Whoops! I don't know how I got that wrong. I've uploaded a fixed version of the installer. Thanks for letting me know!


----------



## DrCloud (Oct 25, 2020)

Awesome stuff. Could you pls release this as a VST plugin? Thank you.


----------



## takapoipoi (Dec 4, 2020)

I love this filter. can the filter be applied to windows audio driver? or voicemeeter banana? so that my discord friends won't hear any buzzing/static sound coming from my mic.


----------



## mcully (Dec 17, 2020)

Is this a github repository i can contribute too?


----------



## gravydanger (Nov 23, 2021)

DrCloud said:


> Awesome stuff. Could you pls release this as a VST plugin? Thank you.





takapoipoi said:


> I love this filter. can the filter be applied to windows audio driver? or voicemeeter banana? so that my discord friends won't hear any buzzing/static sound coming from my mic.



A bit late, but maybe this will help:








						Free and Open Source Software Noise Cancelling for Working from Home
					

One of the biggest challenges in working from home for a prolonged period of time is attending meetings or collaborating over call from a…




					medium.com


----------



## DinirNertan (Nov 28, 2022)

I tried the VST mentioned because I couldn't have this plugin as one.
The RNNoise method provided by OBS for its Noise Suppression filter is quiet terrible (it eats up a lot of your consonants), and sadly and unfortunately, the VST seems to work in the identical way.

Even worse, the VST adds a big delay. And if you want to conserve your voice, you have to adjust an option to make the delay even longer. It will still cut a lot of what I say.

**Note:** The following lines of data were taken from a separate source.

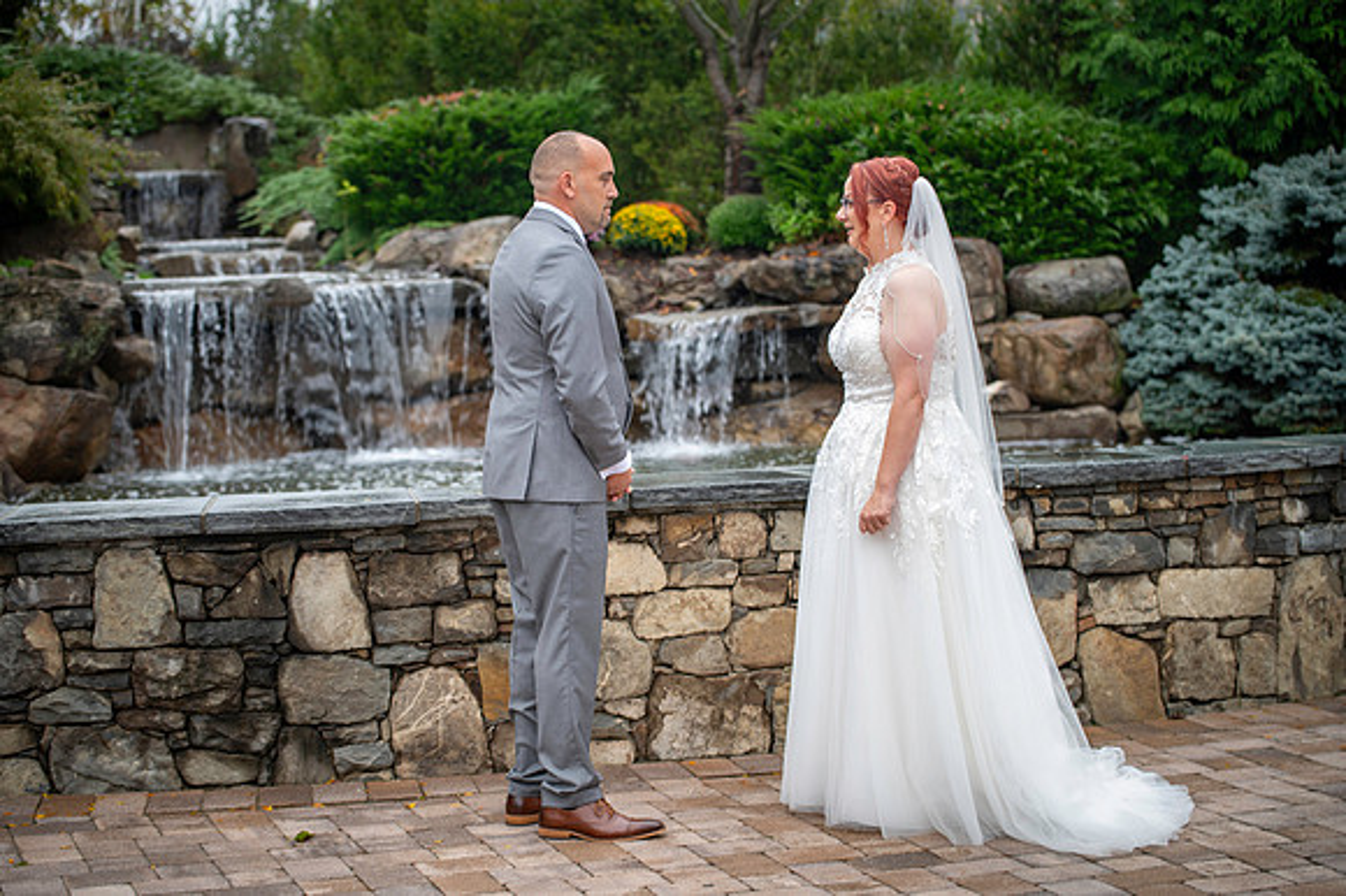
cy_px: 448
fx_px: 2616
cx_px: 673
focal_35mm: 70
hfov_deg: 28.9
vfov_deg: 19.4
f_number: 2.8
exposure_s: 1/125
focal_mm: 70
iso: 100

I use Voicemeeter to monitor the output in real time, because it doesn't add delay too long enough to interrupt me, unlike monitoring in OBS, even after going through some VSTs hosted on an external program. The delay added by the VST make it as late as it would be in monitoring in OBS.

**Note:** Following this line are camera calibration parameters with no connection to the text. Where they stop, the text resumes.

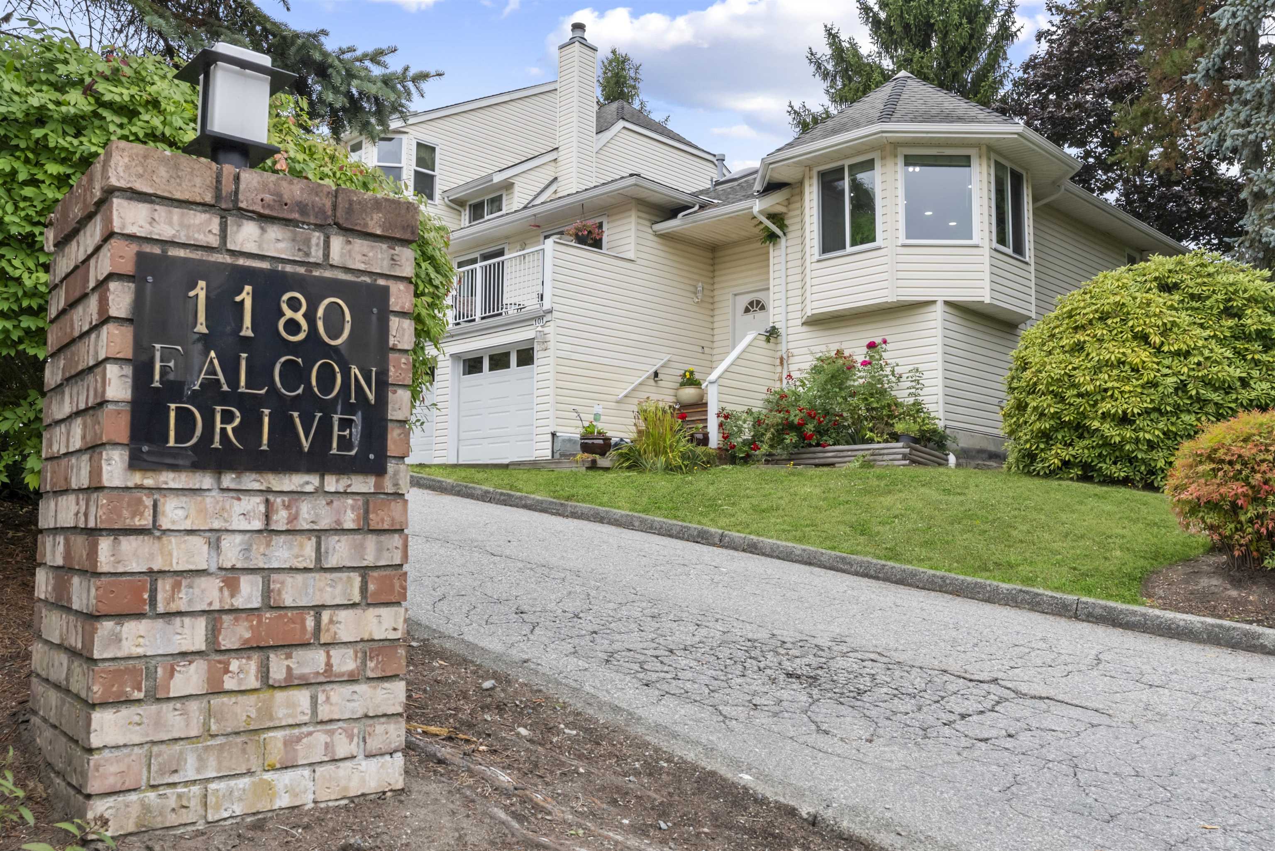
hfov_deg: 62.8
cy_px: 426
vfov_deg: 44.3
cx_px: 638
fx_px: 1045
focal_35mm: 30
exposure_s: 1/250
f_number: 13
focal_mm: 29.5
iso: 1000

I know it's very late, and not so likely happening, but can you consider making a VST release of this plugin, please?

I had to make a copy of the VST chain I have in the VST host in OBS, just so I can apply this plugin to the original audio before processing it through the chain for the stream. Furthermore, one of the VSTs I need only exists in 32-bit, so these two programs are also running in 32-bit as well (and recent OBS releases don't even have an x86 version, so I am stuck in the latest x86 version). I can't imagine how much resource I could save and probably make the video quality better on OBS if I don't need to do this.


----------